Here’s how Tim Hortons owner RBI will overhaul the Popeyes chain

Restaurant Brands International has a playbook that it’s looking to repeat: think layoffs, global expansion, and lots of new variations on fried chicken

 
Popeyes and Tim Hortons signs facing each other
Tim Hortons parent company Restaurant Brands International has announced it is buying U.S. fast-food chain Popeyes. (Randy Risling/Toronto Star/Getty)

Timbits, Whoppers and fried chicken have a few things in common: mainly, they’re all delicious. But there are also immense profits to be squeezed from each one. That explains why Restaurant Brands International (RBI), the Oakville, Ont.-based parent company of Tim Hortons and Burger King, will shell out US$1.8 billion in cash to acquire Popeyes Louisiana Kitchen, an American fried chicken chain.

The acquisition, set to close in April 2017, fits RBI’s playbook perfectly. The company was formed in 2014 by Brazilian private equity firm 3G Capital as a result of the merger between 3G-owned Burger King and Tim Hortons, and 3G has honed a ruthless but effective strategy that’s loved by shareholders—and feared by employees. Here’s what to expect after the Popeyes acquisition.

Deep cost-cutting

3G sticks to an aggressively tight financial plan through a strategy called zero-based budgeting. Rather than basing a company’s annual budget on the previous year’s financials, executives start with an assumed budget of zero and build from there. For every operating and capital cost, department managers have to present the business case for how much should be allocated. “That gets rid of a ton of cost,” says Bruce Winder, co-founder and partner of Retail Advisors Network. “Often companies have some buffer and bloat they can reduce, and there are initiatives that probably don’t yield as much return but they’re still on the budget line. So they effectively get rid of all that.”

That typically means heavy layoffs to reduce overhead, particularly in areas where the parent company can share services—like legal, public relations, and supply chain management—between its subsidiaries. For example, Tim Hortons promptly fired 350 staff after the RBI takeover, and six months later, 15% of its corporate staff were offered voluntary buyouts. Just over 3% of the staff took the offer.

The stringent budgeting means RGI’s selling, general and administrative expenses (SG&A), a measure of overhead, is just 1.3% of system-wide sales. “That’s best-in-class,” says Michael Halen, a senior research analyst for Bloomberg Intelligence. Meanwhile, Popeyes SG&A is 2.8%. “The first thing they’re going to do is close that gap,” Halen notes.

Fried chicken innovation

Tim Hortons die-hards remember the day the company scrapped eclairs, chocolate sour cream glazed donuts, and chicken fajita wraps from its menu. While these decisions were unpopular with some consumers, customers were soon placated by new menu items, including  crispy chicken sandwiches, potato wedges, and espresso-based drinks.

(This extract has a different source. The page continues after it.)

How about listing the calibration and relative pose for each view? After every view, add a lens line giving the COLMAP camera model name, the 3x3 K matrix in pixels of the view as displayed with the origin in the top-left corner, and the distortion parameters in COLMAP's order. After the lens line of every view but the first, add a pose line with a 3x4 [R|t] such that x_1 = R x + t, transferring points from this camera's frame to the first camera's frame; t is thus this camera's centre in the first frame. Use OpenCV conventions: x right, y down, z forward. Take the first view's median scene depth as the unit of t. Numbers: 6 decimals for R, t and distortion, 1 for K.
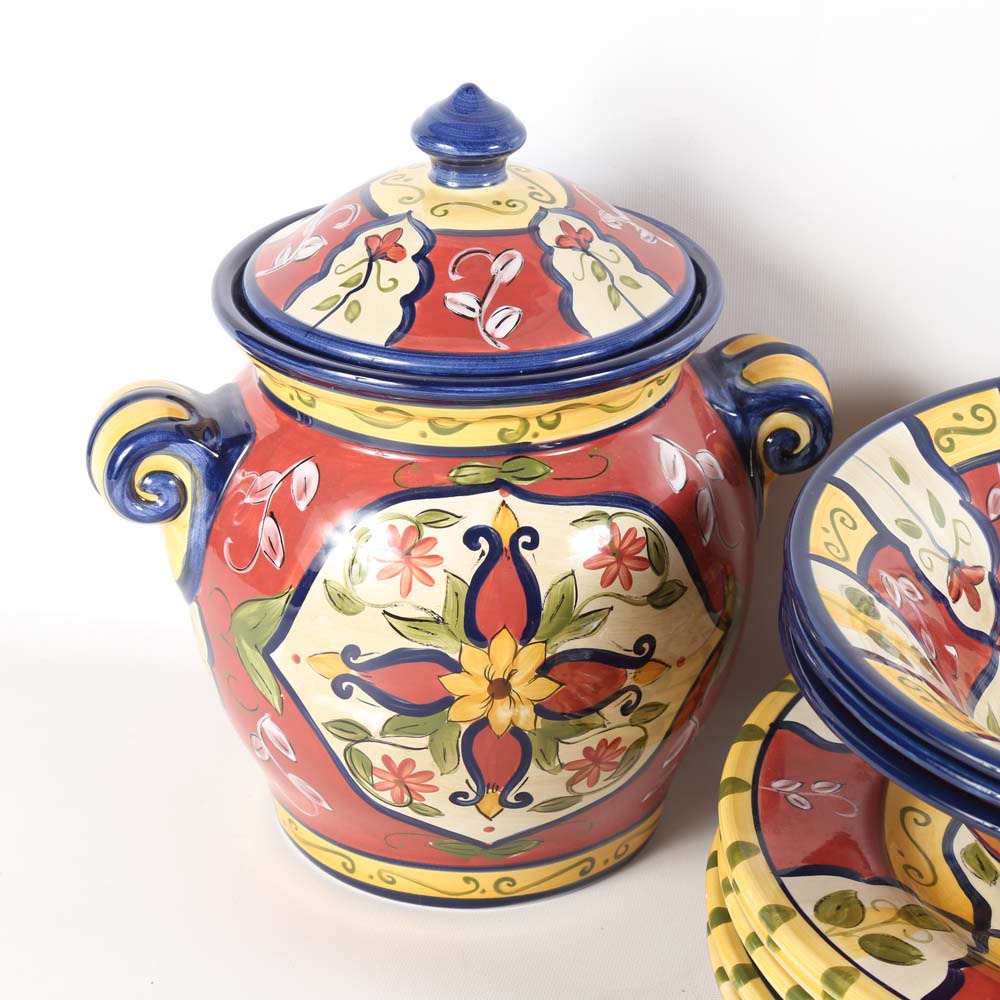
lens RADIAL K [[2906.1, 0, 480.4], [0, 2906.1, 500.4], [0, 0, 1]] dist [0.227615, -0.091209]
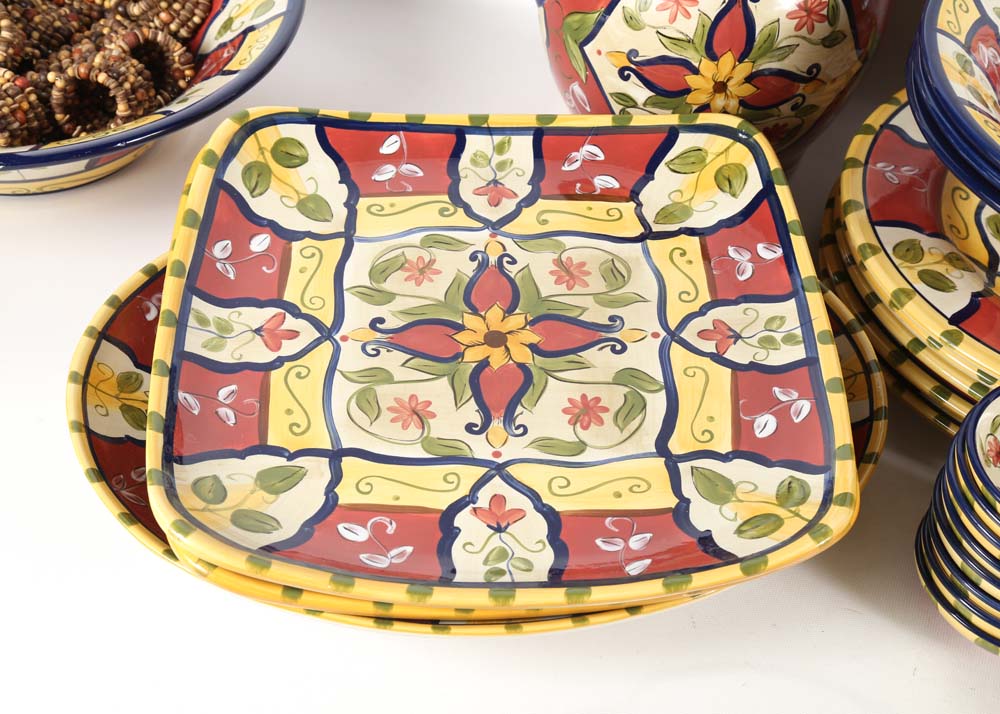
lens RADIAL K [[1419.8, 0, 500.0], [0, 1419.8, 357.0], [0, 0, 1]] dist [0.079628, 0.094823]
pose [[0.986151, 0.142490, -0.084865, -0.025862], [-0.110428, 0.945921, 0.305024, -0.022992], [0.123739, -0.291429, 0.948556, 0.179074]]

Popeyes fans can likewise expect to see their menu change. “Restaurant Brands is really good at pruning items from their menu that don’t make money and adding new innovative items with higher margins,” says Winder. “The trick isn’t to just blindly raise the price on existing items,” he adds. “What they do is refresh the item and have a slightly different name and slightly different size. That grows the top line, and it also grows the margin line.” So far the strategy, which has been used with Burger King and Tim Hortons, hasn’t deterred customers: RBI reported 4.9% sales growth for 2016 compared to 2015.

Popeyes goes global

In 2016, Tim Hortons opened 200 new locations, up from 155 the year before, and Burger King opened 735, compared to 631 in 2015. While Burger King has long operated in dozens of countries on nearly every continent, RBI is responsible for spearheading the global expansion of Tim Hortons. Last summer, the parent company announced it had arranged partnerships in the Philippines and United Kingdom to operate Tim Hortons in those markets. And last month, RBI revealed plans to open restaurants in Mexico.

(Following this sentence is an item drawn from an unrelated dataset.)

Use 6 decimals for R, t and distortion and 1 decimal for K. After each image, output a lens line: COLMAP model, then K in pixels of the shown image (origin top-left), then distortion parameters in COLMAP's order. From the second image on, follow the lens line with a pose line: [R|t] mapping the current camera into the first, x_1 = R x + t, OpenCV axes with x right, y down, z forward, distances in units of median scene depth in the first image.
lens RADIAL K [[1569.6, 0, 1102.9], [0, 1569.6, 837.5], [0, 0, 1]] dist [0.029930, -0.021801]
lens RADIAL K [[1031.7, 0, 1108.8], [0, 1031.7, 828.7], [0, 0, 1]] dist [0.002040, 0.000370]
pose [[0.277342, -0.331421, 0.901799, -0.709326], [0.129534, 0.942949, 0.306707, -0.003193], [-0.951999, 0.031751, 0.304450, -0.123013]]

With 2,600 locations, the majority of which are in the United States, Popeyes will be the smallest of the conglomerate’s chains. (Tim Hortons has nearly 4,500 outlets, and Burger King has 15,000). But according to Halen, Popeyes is the most ripe for global expansion. “It helps that they already have a few hundred stores internationally,” says Halen. “And they have a product that travels well. Spicy flavours, chicken, rice—those aren’t new ingredients you’ll have to introduce to people in Asian markets, for example.”

While cost-cutting and operational tweaks are part of the game plan, Halen says that expansion is likely the real opportunity RBI sees for Popeyes. “They’re already growing like gangbusters in the United States,” he says. “If you can now amp up the international growth, forget it,” he says. “There’s a lot of potential there.”